Euphoria: Fight the Power
Oh, we’re still very much interested in Euphoria here at Shadowplay, those little bits of projected happiness. We’ve just given up NUMBERING them, that’s all. From now on they are free to wander and intermingle.
Simon Kane, AGES AGO, nominated the following:
“It’s all there for me, every possible argument against opening a film with white titles on a black background, and pretty much every argument the ensuing film contains. Angry, funny, sexy, “lo-tec”, kind of hilarious, and then the rest of the film just keeps on running like a classic musical. They haven’t just nicked a hit here. It’s the song that sets everything off. Spike Lee’s career is a total mystery but I love this film. And: “Introducing Rosie Perez”. I’ll say!”

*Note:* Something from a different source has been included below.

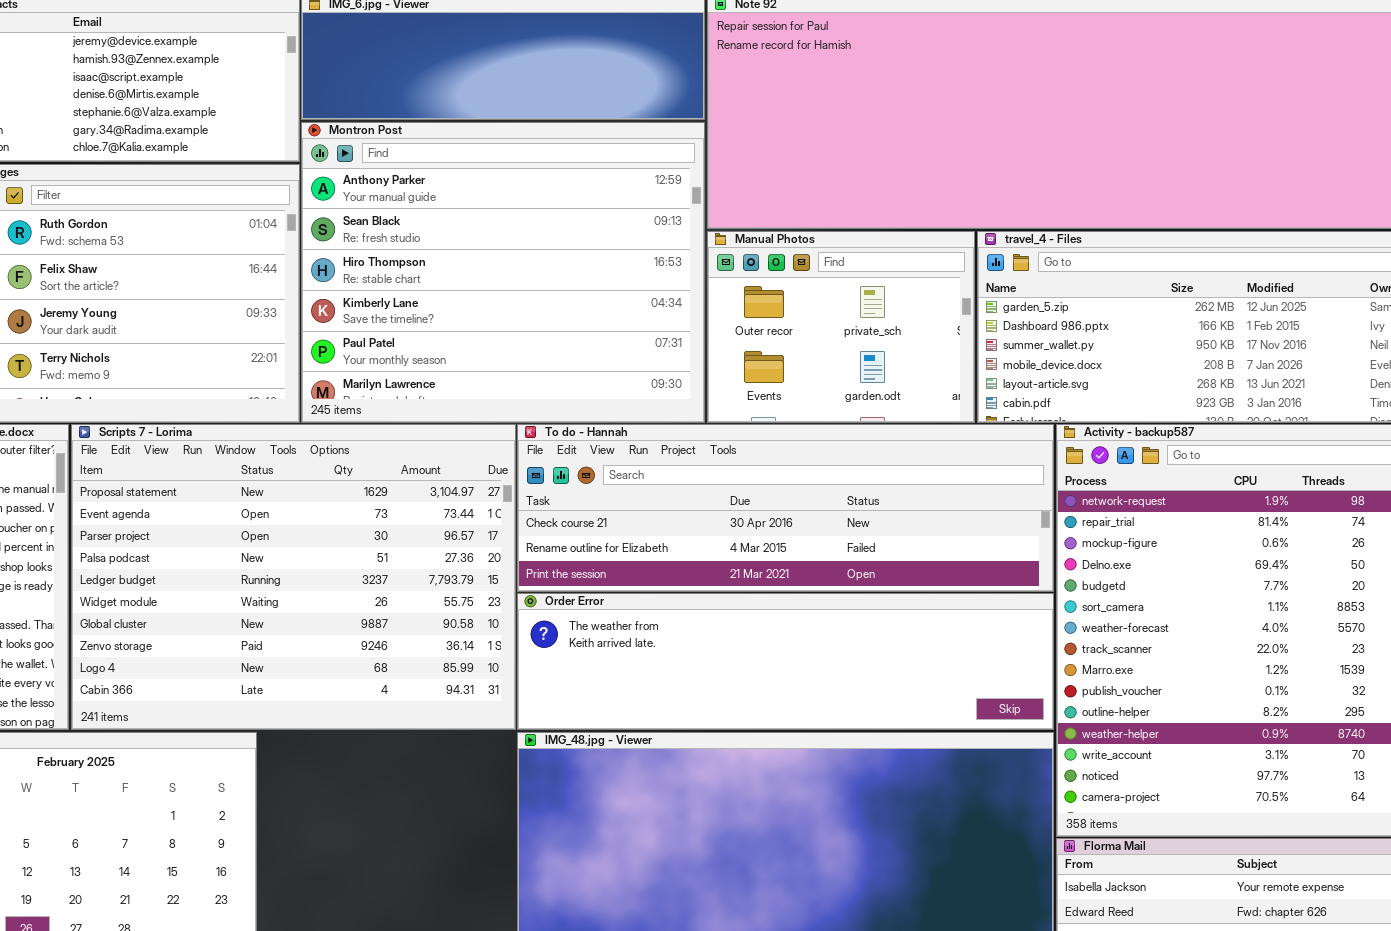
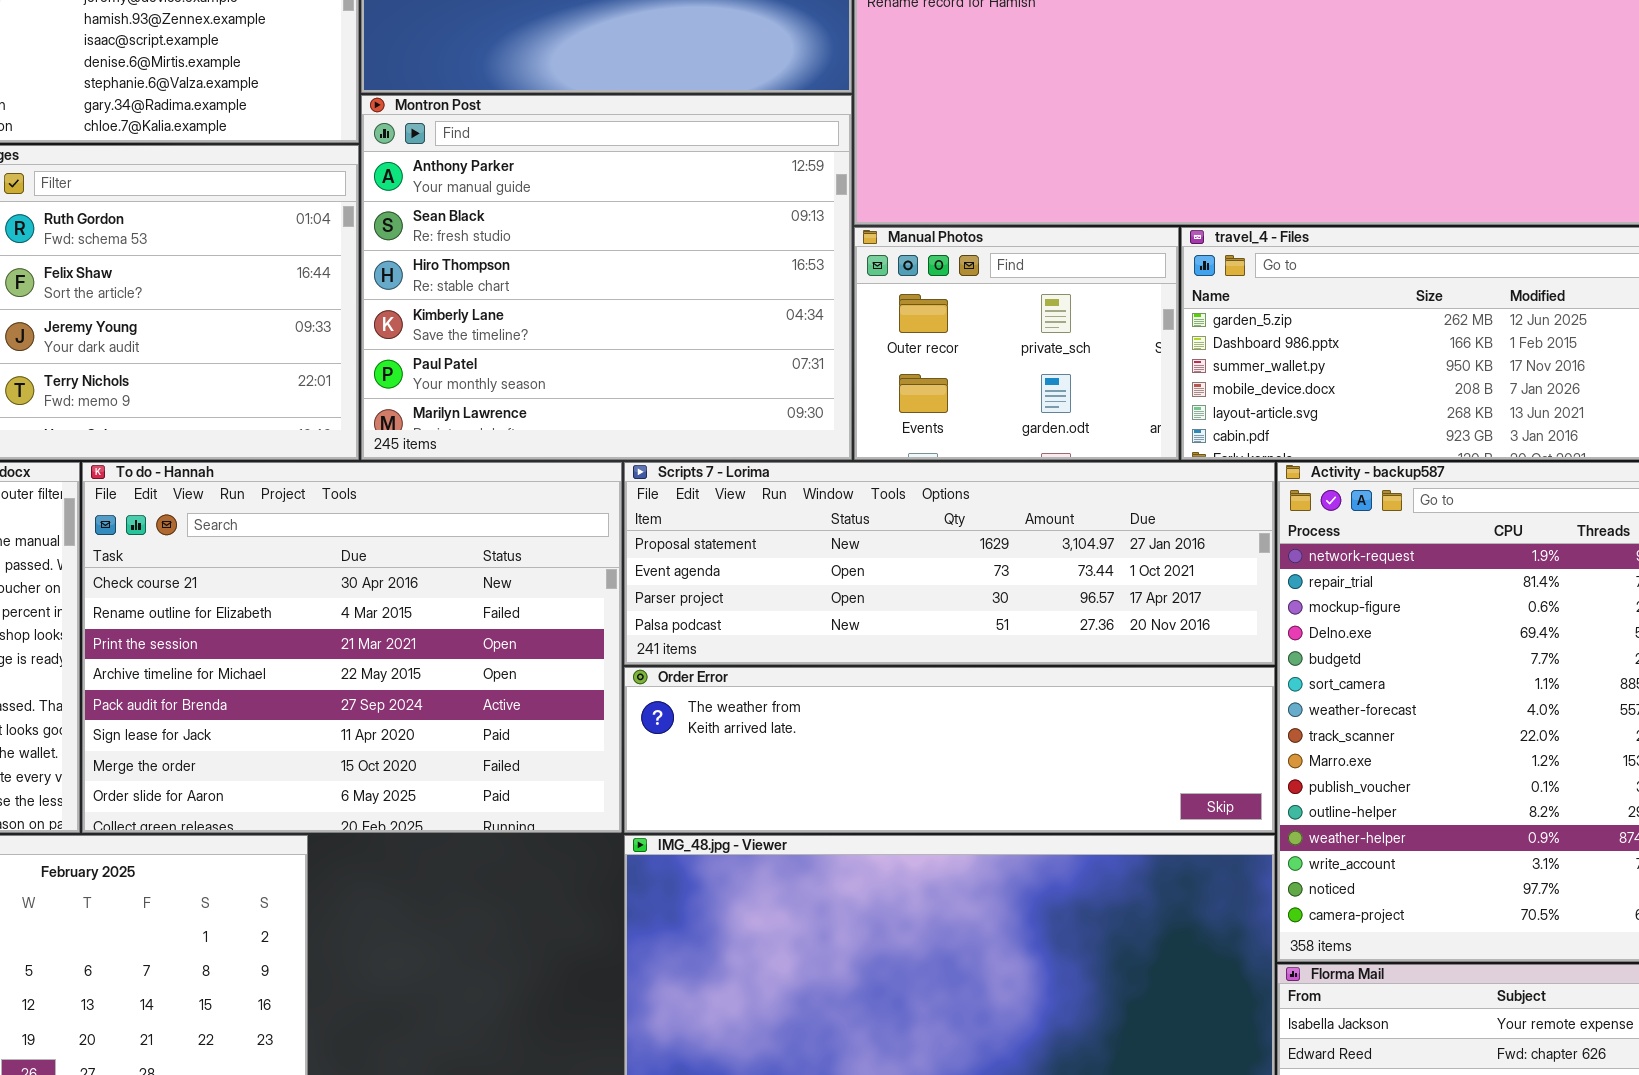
Scripts 7 - Lorima: [71,424,516,730] -> [624,462,1275,665], moved, resized
To do - Hannah: [517,424,1054,592] -> [82,462,622,833], moved, resized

It is rather splendidly dynamic! I think this was the last time I really appreciated a Spike Lee film, sorry, “joint”, although I’ve liked bits of them since. Sometimes his use of music is atrocious, sometimes it’s great.
I must admit I took it against him slightly when I read Rosie Perez say that she was so distressed doing the nude scene that she started crying. Lee’s solution? Tilt down and frame her face out. Charming.

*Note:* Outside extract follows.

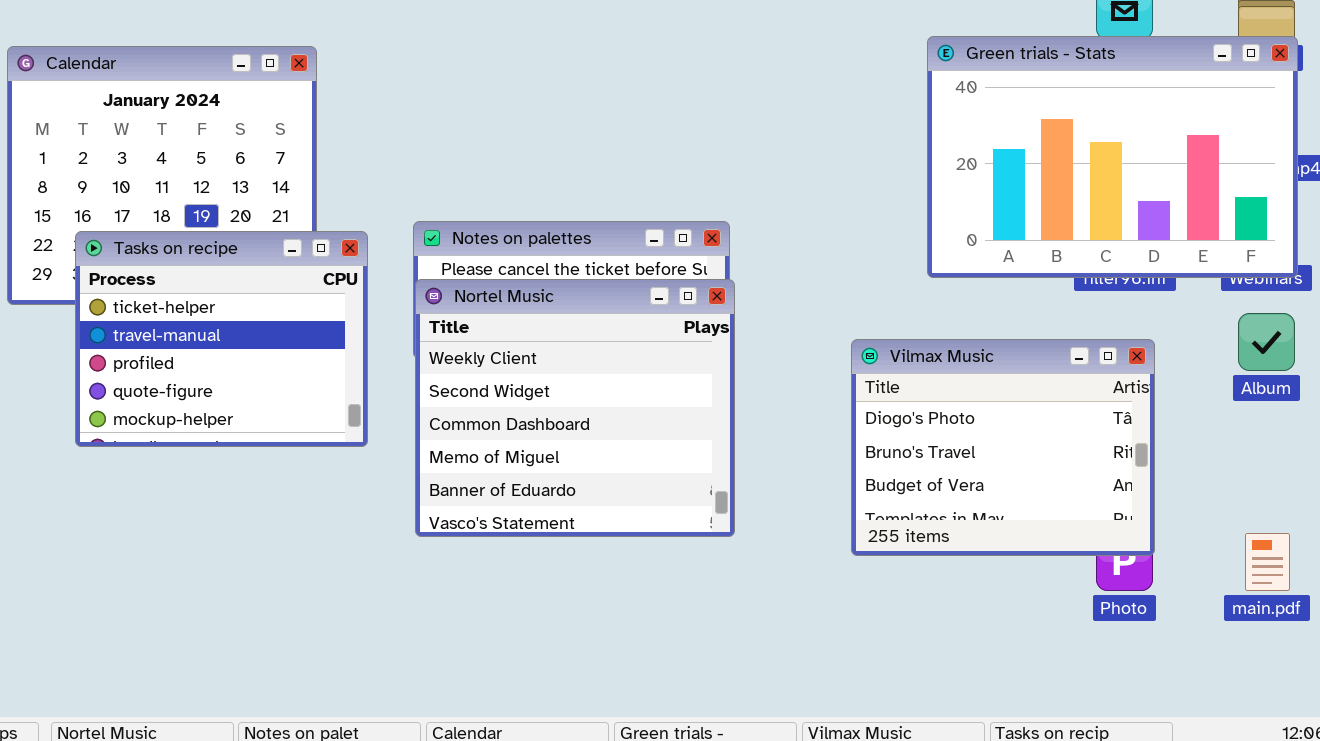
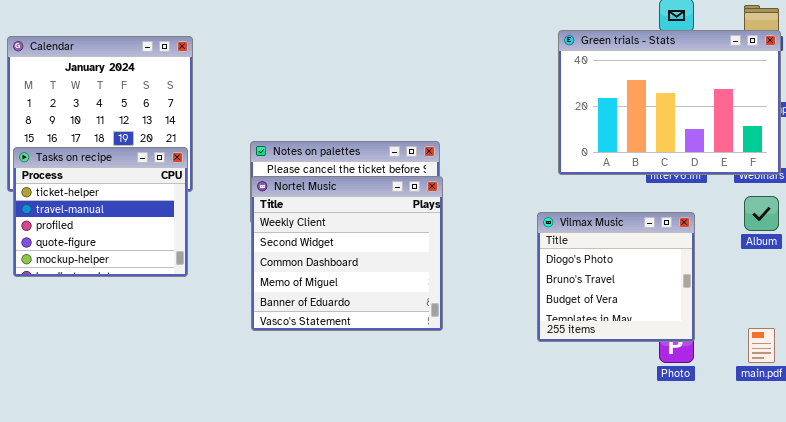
Tasks on recipe: [75,231,368,447] -> [13,147,188,277], moved
Vilmax Music: [851,339,1155,556] -> [537,212,695,342], resized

But — she OWNS this title sequence, so something good came out of it all.
April 21, 2008 at 9:30 pm
She certainly does, and Spike has always given her MAJOR props for her work on the film. He said from the moment he met her “I realized that ‘Mookie’ had to have a Puerto Rican grilfriend.”
April 21, 2008 at 10:07 pm
Just looked up what she’s been up to — I guess the Seth Rogan movie will get her seen, but she’s been under the radar for a while. A shame, because she’s UNIQUE.
April 21, 2008 at 11:47 pm
She just scored a big Broadway hit in a revival of The Ritz.
April 22, 2008 at 12:31 am
Oh, wonderful. It could have been written for her (though of course it was written for Rita Moreno). Terrific.
April 22, 2008 at 12:37 am
New Yorker review of The Ritz was less than kind but Rosie came out well I think.
I have a similar impulsive crush on Spike Lee’s Summer of Sam. Maybe it’s the (euphoric) use of The Who’s Baba O’Reilly. Inside Man was an interesting Sydney Lumet-a-like and another great Terence Blanchard score. Pauline Kael described The French Connection as “an exaggerated case of New York” which sums up Spike Lee’s films for me. And he made a fair shot at doing a Richard Price novel the justice it deserves with Clockers.
April 22, 2008 at 8:47 am
Summer of Sam might be my least favourite! The pointless homages to The Fly and suchlike pointed to a filmmaker who wasn’t taking the story seriously, which struck me as kind of obscene, given that people DIED. The idea of a film about the mass hysteria was appealing, but since the protagonists really had nothing to do with the crimes, I felt dramatically stranded. When there was a media fuss about the film, I was initially on Lee’s side…then I saw what he’d DONE.